CNN’s Dana Bash asked Republican National Committee Chairwoman Ronna McDaniel whether she agrees with Johnson’s approach. The party leader made it sound as if questioning the integrity of vote counts is simply a normal part of the process. From the network transcript:

“Listen, you should have a recount. You should have a canvass. And it’ll go to the courts, and then everybody should accept the results. That’s what it should be.”

Soon after, in the same interview, McDaniel went on to say that Republicans “will accept the results” after the entirety of the process plays out.

Follow our 2022 midterm elections live blog at msnbc.com/midterms for the latest results, news and expert analysis in real time.

Part of the problem with the RNC chair’s line is practical. The way the process has traditionally worked, at least in the United States, is that there’s an election, votes are tallied, results are announced, and winners are given the opportunity to govern.
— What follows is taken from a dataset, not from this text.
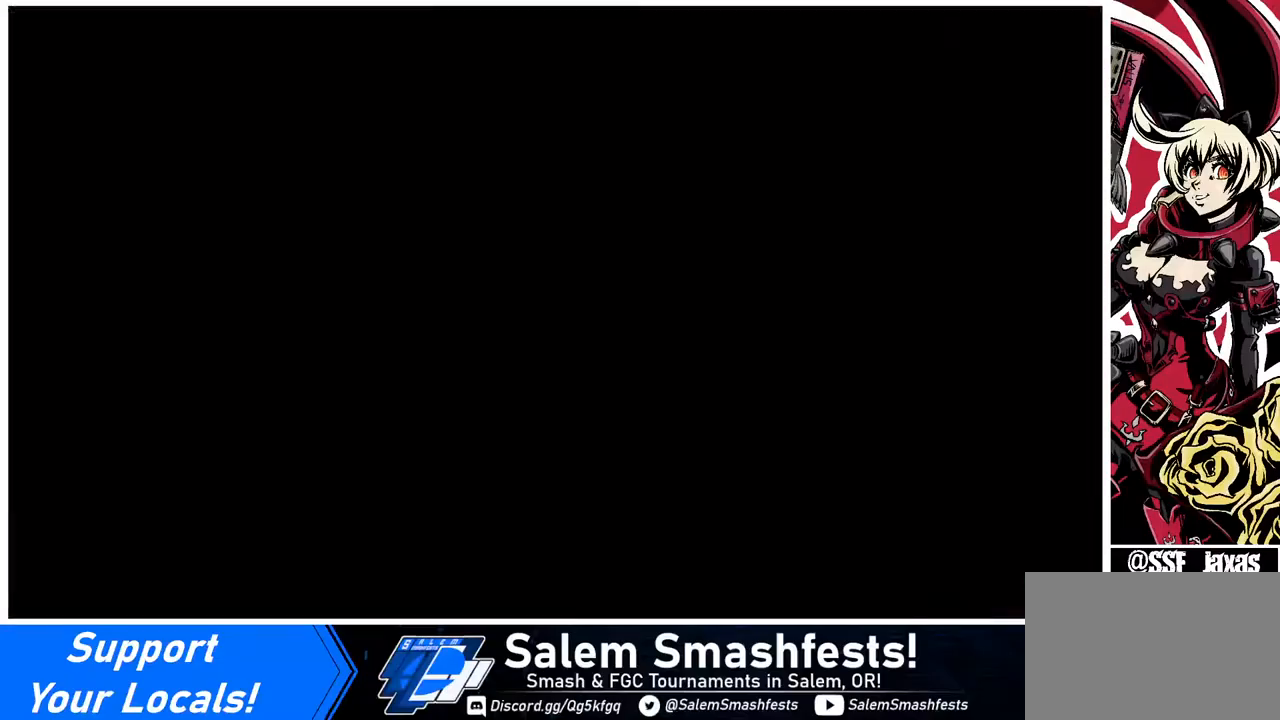
{"buttons": [], "events": []}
McDaniel apparently envisions a revised model in which there’s an election, votes are tallied, results are announced, recounts are held, canvasses are also held, lawsuits are filed, court hearings are held, judicial rulings are issued, and eventually, if we’re all very lucky, the relevant parties “should” honor the eventual outcome.

There are 435 U.S. House seats on the line today, as well as 34 U.S. Senate seats, 36 gubernatorial offices, and thousands of down-ballot contests across the country. As far as the Republican National Committee is concerned, how many of these contests should stick to her needlessly lengthy, multi-step, multi-branch process?

The other part of the problem, however, is the concluding assumption of McDaniel’s pitch: Everybody “should” accept the results, the RNC chair argued, after the counts, recounts, canvasses, lawsuits, and court rulings. But what if they don’t? A Washington Post analysis explained yesterday:

One reason for normalizing this as part of the process is that McDaniel’s second step — everybody accepts the results — simply doesn’t happen. Trump challenged his 2020 loss six ways from Sunday and the result was that he built up doubt and skepticism among his supporters instead of resolving it. Part of this is simply how Trump approached it (with unrelenting dishonesty) but part of it is the nature of the challenges. If you insist that you’re going to court to protect democracy against a system of biased elites, your most die-hard allies are not likely to see an adverse court ruling as proving you wrong. They’re going to think the biased elites won yet again.

Quite right. It might be tempting for reality-based observers to simply relent and give Republicans the counts, recounts, canvasses, lawsuits, and court rulings they’re seeking. “At that point,” some might be tempted to say, “even Republican conspiracy theorists could move forward with full confidence in the integrity of the outcome.”

And if the counts, recounts, canvasses, lawsuits, and court rulings produced such an outcome, the surrender might be worth it — except no such outcome would ever arise. Trump’s conspiracy theories have been thoroughly and repeatedly discredited, but (a) he continues to push them as if they were real; (b) most GOP voters continue to believe them; and (c) the former president occasionally comes up with new conspiracy theories to supplement the old ones.

No amount of proof is ever enough. No standard can ever be met. No conspiracy theory can ever be debunked to the satisfaction of those who want to believe the lies that make them feel better.

Even if McDaniel’s dragged out process weren’t logistically impossible, it wouldn’t work — because her partisan allies still wouldn’t accept it.